- REQUIRED ACTION:
Lines before the one containing "1123,123 1327,351 1370,416" are to be left out; reproduce that line and all the rest of the entries exactly.

- RECORDS:
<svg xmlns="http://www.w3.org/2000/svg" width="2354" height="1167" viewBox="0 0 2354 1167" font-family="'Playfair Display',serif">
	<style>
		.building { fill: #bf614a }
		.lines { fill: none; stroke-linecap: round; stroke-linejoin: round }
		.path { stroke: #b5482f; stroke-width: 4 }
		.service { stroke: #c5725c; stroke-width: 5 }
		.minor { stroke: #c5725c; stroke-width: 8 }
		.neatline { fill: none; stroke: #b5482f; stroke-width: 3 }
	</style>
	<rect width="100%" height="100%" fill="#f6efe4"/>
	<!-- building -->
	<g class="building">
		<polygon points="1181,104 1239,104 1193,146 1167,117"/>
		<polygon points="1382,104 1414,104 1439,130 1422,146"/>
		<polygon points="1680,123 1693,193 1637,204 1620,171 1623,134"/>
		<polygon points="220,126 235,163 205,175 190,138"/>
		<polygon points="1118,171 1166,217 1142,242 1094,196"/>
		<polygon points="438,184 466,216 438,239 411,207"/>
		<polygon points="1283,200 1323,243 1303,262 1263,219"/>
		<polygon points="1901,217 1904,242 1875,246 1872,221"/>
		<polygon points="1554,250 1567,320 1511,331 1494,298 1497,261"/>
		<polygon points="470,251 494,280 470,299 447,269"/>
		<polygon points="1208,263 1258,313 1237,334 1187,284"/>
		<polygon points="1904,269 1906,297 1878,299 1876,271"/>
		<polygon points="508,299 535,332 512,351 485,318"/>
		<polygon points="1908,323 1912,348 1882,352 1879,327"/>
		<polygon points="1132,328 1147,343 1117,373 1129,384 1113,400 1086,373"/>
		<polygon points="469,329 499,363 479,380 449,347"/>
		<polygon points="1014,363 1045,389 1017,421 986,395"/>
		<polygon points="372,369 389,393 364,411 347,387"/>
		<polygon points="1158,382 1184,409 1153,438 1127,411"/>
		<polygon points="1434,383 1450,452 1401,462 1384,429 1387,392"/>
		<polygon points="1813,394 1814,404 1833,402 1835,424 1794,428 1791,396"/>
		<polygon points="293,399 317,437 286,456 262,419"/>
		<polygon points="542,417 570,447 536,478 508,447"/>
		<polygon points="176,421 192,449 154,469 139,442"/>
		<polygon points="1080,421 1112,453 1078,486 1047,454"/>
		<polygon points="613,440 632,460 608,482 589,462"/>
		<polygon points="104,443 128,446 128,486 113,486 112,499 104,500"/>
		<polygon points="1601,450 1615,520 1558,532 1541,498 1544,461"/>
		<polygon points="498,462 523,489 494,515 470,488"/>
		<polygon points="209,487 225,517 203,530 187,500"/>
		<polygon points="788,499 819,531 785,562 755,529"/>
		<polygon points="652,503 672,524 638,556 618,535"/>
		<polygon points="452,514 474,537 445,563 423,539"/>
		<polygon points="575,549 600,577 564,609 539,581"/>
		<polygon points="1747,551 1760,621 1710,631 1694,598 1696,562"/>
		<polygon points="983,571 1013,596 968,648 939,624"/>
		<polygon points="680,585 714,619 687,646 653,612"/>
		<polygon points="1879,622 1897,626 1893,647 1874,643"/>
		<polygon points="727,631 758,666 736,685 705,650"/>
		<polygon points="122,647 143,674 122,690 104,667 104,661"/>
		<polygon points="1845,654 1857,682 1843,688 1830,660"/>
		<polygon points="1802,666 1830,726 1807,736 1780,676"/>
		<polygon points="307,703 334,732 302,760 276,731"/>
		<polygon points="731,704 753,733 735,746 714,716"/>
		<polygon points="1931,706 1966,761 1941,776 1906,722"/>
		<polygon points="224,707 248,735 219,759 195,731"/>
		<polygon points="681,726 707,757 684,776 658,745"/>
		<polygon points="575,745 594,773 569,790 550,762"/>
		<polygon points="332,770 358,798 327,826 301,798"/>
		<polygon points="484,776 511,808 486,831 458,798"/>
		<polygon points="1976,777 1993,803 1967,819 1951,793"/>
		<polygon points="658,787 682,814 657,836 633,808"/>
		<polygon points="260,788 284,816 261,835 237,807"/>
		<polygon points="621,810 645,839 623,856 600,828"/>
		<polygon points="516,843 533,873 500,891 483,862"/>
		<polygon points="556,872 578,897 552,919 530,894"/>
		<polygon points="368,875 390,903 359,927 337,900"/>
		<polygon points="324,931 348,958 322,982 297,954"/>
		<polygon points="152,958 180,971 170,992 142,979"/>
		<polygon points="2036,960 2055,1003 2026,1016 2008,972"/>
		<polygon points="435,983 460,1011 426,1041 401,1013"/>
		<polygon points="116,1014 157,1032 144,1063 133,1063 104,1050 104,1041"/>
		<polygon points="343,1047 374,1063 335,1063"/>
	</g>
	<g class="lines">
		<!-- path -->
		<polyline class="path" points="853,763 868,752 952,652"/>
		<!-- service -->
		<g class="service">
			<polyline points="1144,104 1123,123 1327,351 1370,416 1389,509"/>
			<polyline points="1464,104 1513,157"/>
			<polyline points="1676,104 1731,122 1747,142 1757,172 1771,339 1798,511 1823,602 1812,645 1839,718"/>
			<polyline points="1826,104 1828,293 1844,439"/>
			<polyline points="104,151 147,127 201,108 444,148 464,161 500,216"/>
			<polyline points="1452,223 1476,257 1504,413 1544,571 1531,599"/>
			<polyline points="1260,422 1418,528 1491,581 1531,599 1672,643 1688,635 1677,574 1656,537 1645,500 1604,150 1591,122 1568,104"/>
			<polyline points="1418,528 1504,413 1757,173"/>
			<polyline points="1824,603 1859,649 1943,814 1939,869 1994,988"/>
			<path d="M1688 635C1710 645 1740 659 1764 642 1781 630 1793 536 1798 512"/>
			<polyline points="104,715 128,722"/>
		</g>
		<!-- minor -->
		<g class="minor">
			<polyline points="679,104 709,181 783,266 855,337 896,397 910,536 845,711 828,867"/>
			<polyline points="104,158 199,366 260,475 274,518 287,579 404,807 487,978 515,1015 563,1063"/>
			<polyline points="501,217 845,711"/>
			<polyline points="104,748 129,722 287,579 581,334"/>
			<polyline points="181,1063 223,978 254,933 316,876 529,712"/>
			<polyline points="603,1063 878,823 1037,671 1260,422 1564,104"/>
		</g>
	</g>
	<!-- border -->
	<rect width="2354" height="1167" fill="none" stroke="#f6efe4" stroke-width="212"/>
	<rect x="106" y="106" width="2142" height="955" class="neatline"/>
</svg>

- ANSWER FOR THIS EXERCISE:
			<polyline points="1144,104 1123,123 1327,351 1370,416 1389,509"/>
			<polyline points="1464,104 1513,157"/>
			<polyline points="1676,104 1731,122 1747,142 1757,172 1771,339 1798,511 1823,602 1812,645 1839,718"/>
			<polyline points="1826,104 1828,293 1844,439"/>
			<polyline points="104,151 147,127 201,108 444,148 464,161 500,216"/>
			<polyline points="1452,223 1476,257 1504,413 1544,571 1531,599"/>
			<polyline points="1260,422 1418,528 1491,581 1531,599 1672,643 1688,635 1677,574 1656,537 1645,500 1604,150 1591,122 1568,104"/>
			<polyline points="1418,528 1504,413 1757,173"/>
			<polyline points="1824,603 1859,649 1943,814 1939,869 1994,988"/>
			<path d="M1688 635C1710 645 1740 659 1764 642 1781 630 1793 536 1798 512"/>
			<polyline points="104,715 128,722"/>
		</g>
		<!-- minor -->
		<g class="minor">
			<polyline points="679,104 709,181 783,266 855,337 896,397 910,536 845,711 828,867"/>
			<polyline points="104,158 199,366 260,475 274,518 287,579 404,807 487,978 515,1015 563,1063"/>
			<polyline points="501,217 845,711"/>
			<polyline points="104,748 129,722 287,579 581,334"/>
			<polyline points="181,1063 223,978 254,933 316,876 529,712"/>
			<polyline points="603,1063 878,823 1037,671 1260,422 1564,104"/>
		</g>
	</g>
	<!-- border -->
	<rect width="2354" height="1167" fill="none" stroke="#f6efe4" stroke-width="212"/>
	<rect x="106" y="106" width="2142" height="955" class="neatline"/>
</svg>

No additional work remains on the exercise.